When an insurance company sells life insurance, it assesses the risk of each policyholder to determine an actuarially fair premium, which is the premium that would be enough to cover the expected losses from the policy. The actuarially fair premium varies depending on the risk profile of the group or individual. In Blake's case, life insurance coverage was terminated 20 days prior to his death, and he did not apply for individual coverage.

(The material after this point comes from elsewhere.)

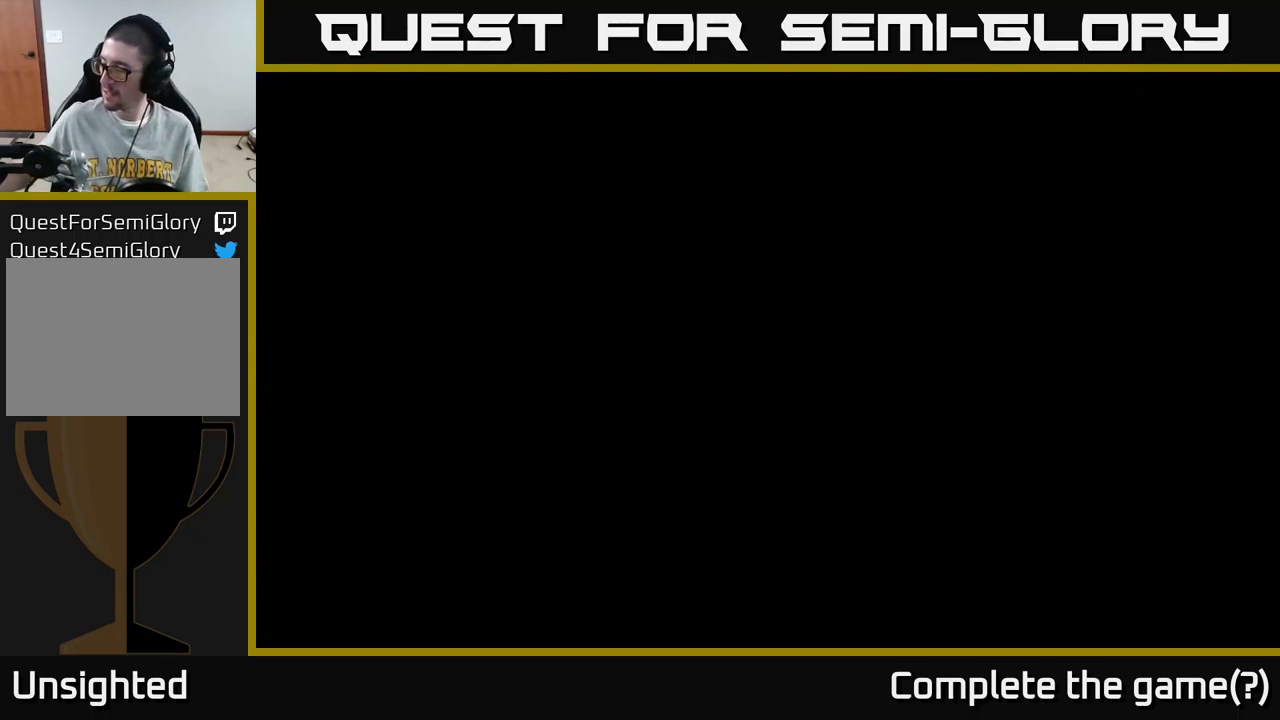
{"buttons": [], "left_stick": "center", "right_stick": "center", "events": []}
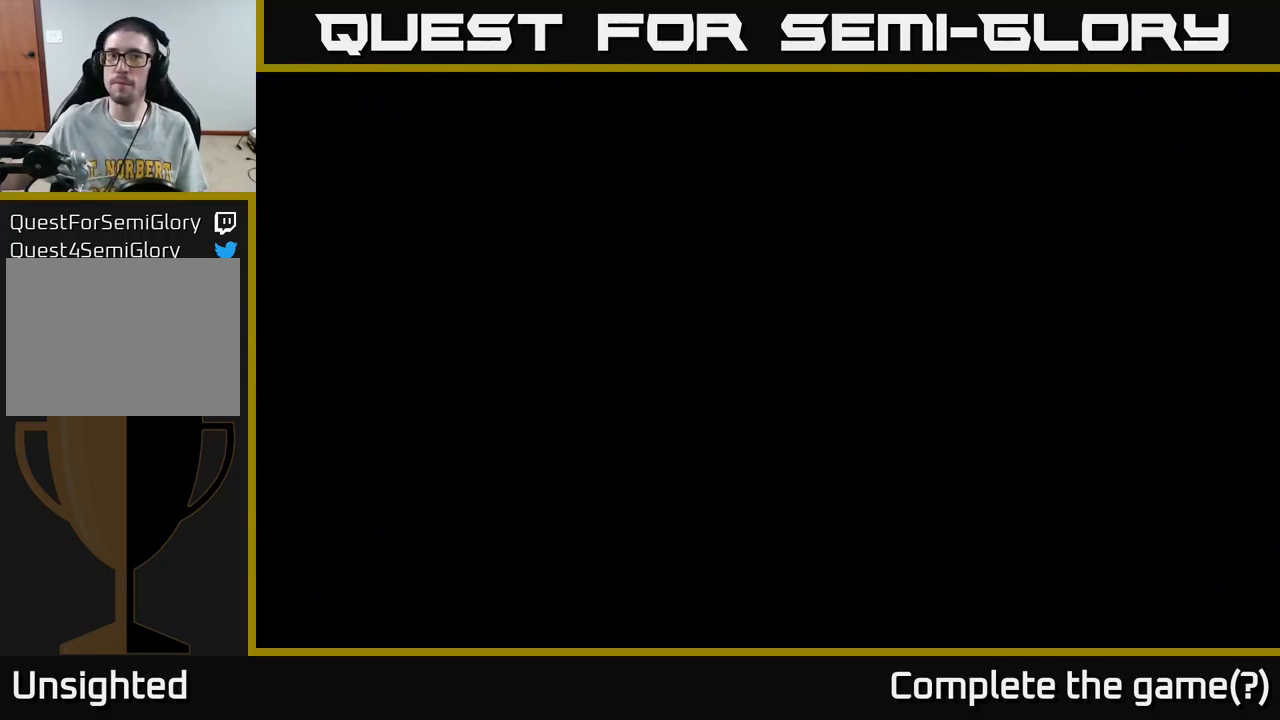
{"buttons": [], "left_stick": "center", "right_stick": "center", "events": []}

If we refer back to the hypothetical life insurance scenario, the actuarially fair premium for each group would be calculated as follows:

  1. For men with a family history of cancer (20% of 1,000, or 200 men), each with a 1/50 chance of dying, the fair premium would be the probability of death (1/50) multiplied by the death benefit ($100,000), giving $2,000.
  2. For men without a family history of cancer (80% of 1,000, or 800 men), each with a 1/200 chance of dying, the fair premium would be the probability of death (1/200) multiplied by the death benefit ($100,000), giving $500.

If the insurance company could not differentiate between the two groups, the actuarially fair premium for the entire group would be the weighted average of both premiums:


[(200 men * $2,000) + (800 men * $500)] / 1,000 men = $700 per person.

When considering Blake's situation, without further details on the policy terms and conditions, such as a provision for a grace period after termination, we cannot definitively state what the beneficiaries will receive. Typically, no benefit is due if coverage has lapsed due to non-payment or termination without conversion to individual coverage.